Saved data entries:

⁂

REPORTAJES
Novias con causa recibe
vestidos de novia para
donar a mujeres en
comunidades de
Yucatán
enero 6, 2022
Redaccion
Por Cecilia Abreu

⁂

- EXERCISE REQUIREMENTS: Could you set down every line above exactly as written?

- WRITTEN SOLUTION:
REPORTAJES
Novias con causa recibe
vestidos de novia para
donar a mujeres en
comunidades de
Yucatán
enero 6, 2022
Redaccion
Por Cecilia Abreu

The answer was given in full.